Intel XPU System Management Interface is an in-band node-level tool that provides local GPU management. It is easily integrated into the cluster management solutions and cluster scheduler. GPU users may use it to manage Intel GPUs, locally. It supports local command line interface and local library call interface.

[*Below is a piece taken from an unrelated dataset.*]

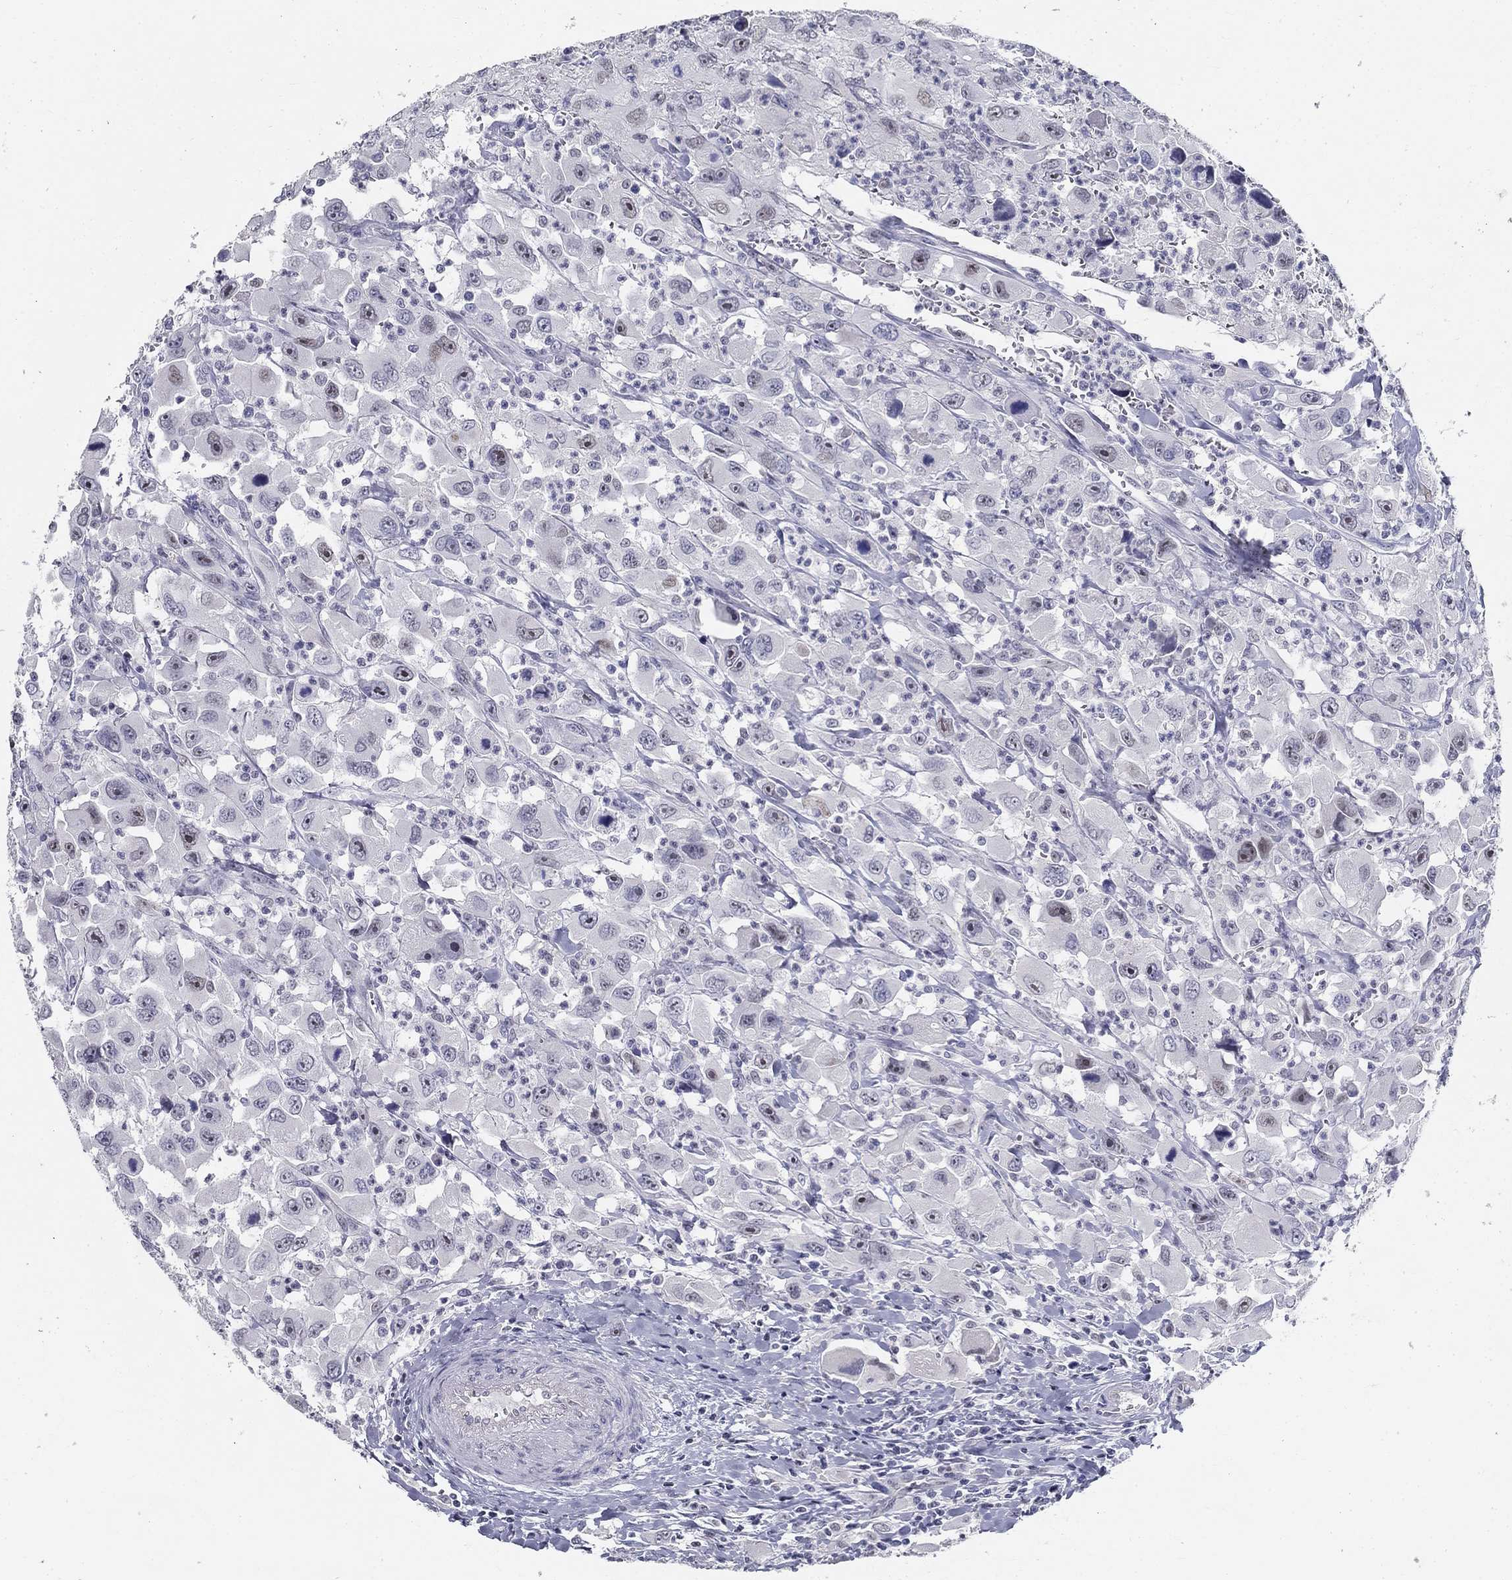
{"staining": {"intensity": "negative", "quantity": "none", "location": "none"}, "tissue": "head and neck cancer", "cell_type": "Tumor cells", "image_type": "cancer", "snomed": [{"axis": "morphology", "description": "Squamous cell carcinoma, NOS"}, {"axis": "morphology", "description": "Squamous cell carcinoma, metastatic, NOS"}, {"axis": "topography", "description": "Oral tissue"}, {"axis": "topography", "description": "Head-Neck"}], "caption": "The photomicrograph displays no significant staining in tumor cells of head and neck cancer (squamous cell carcinoma).", "gene": "GUCA1A", "patient": {"sex": "female", "age": 85}}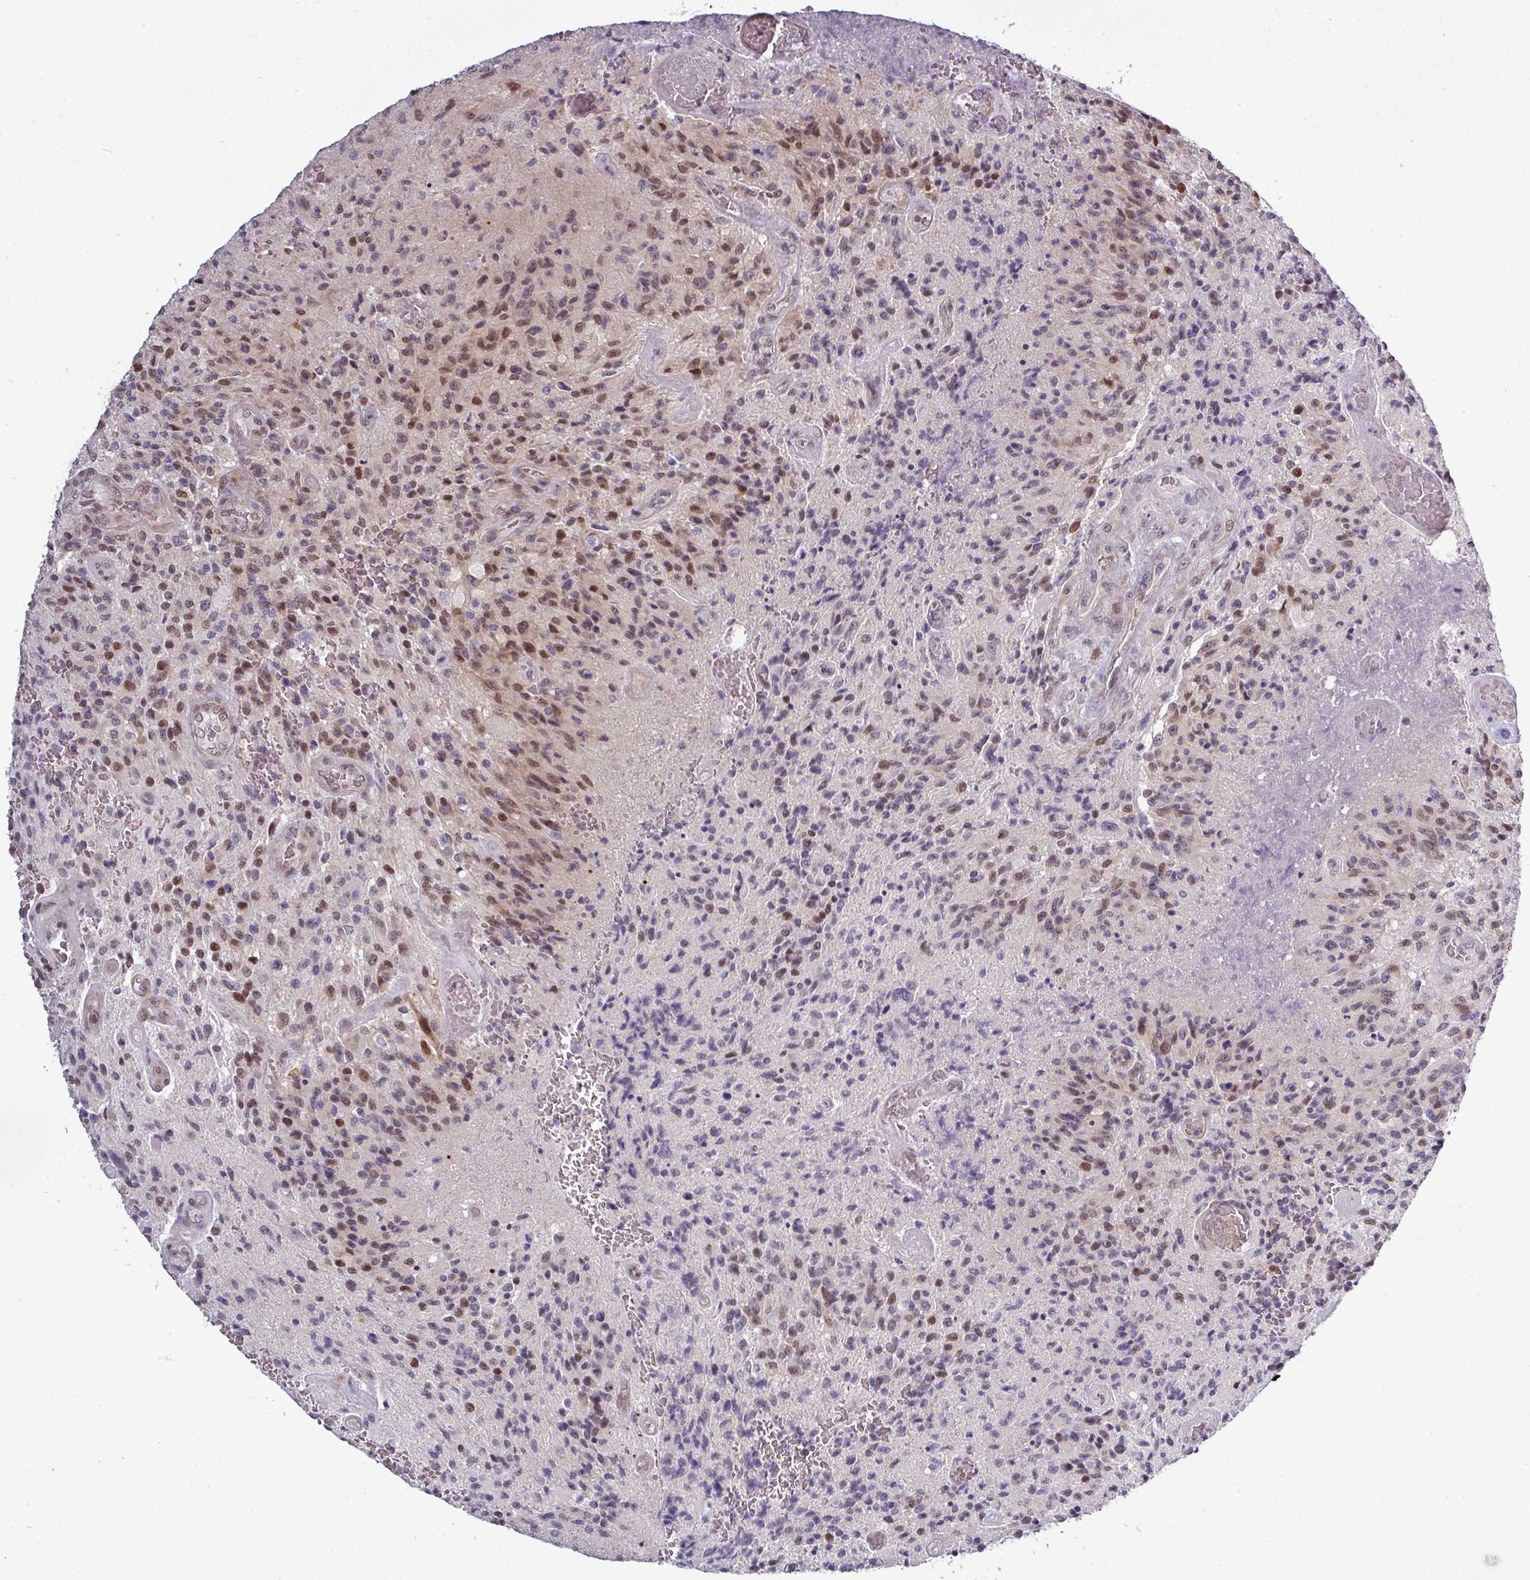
{"staining": {"intensity": "moderate", "quantity": "25%-75%", "location": "cytoplasmic/membranous,nuclear"}, "tissue": "glioma", "cell_type": "Tumor cells", "image_type": "cancer", "snomed": [{"axis": "morphology", "description": "Normal tissue, NOS"}, {"axis": "morphology", "description": "Glioma, malignant, High grade"}, {"axis": "topography", "description": "Cerebral cortex"}], "caption": "Immunohistochemical staining of glioma displays medium levels of moderate cytoplasmic/membranous and nuclear staining in approximately 25%-75% of tumor cells.", "gene": "PRAMEF12", "patient": {"sex": "male", "age": 56}}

Intel XPU System Management Interface feature

  • Provide GPU basic information, including GPU model, frequency, GPU memory capacity, firmware version

  • Provide lots of GPU telemetries, including GPU utilization, performance metrics, GPU memory bandwidth, temperature

  • Provide GPU health status, memory health, temperature health

  • GPU diagnotics through different levels of GPU test suites

  • GPU firmware update

  • Get/change GPU settings, including power limit, GPU frequency, standby mode and scheduler mode

  • Support K8s and can export GPU telemetries to Prometheus

Suppored Devices

  • Intel(R) Data Center Flex Series GPU

  • Intel(R) Data Center Max Series GPU

Supported OS

  • Ubuntu 20.04.3/22.04

  • RHEL 8.5/8.6

  • CentOS 8/9 Stream

  • CentOS 7.4/7.9

  • SLES 15 SP3/SP4

  • Debian 10.13

Intel XPU System Management Interface Command Line Interface

  • Show GPU basic information Show GPU basic information

  • Change GPU settings Show GPU settings

Intel XPU System Management Interface Installation

Please follow XPU System Management Interface Installation Guide to install/uninstall Intel XPU System Management Interface.

Start to use Intel XPU System Management Interface

By default, Intel XPU System Management Interface is installed the folder, /usr/bin, /usr/lib and /usr/lib64. The command line tool is /usr/bin/xpu-smi. Please refer to XPU System Management Interface CLI User Guide for how to use the command line tool.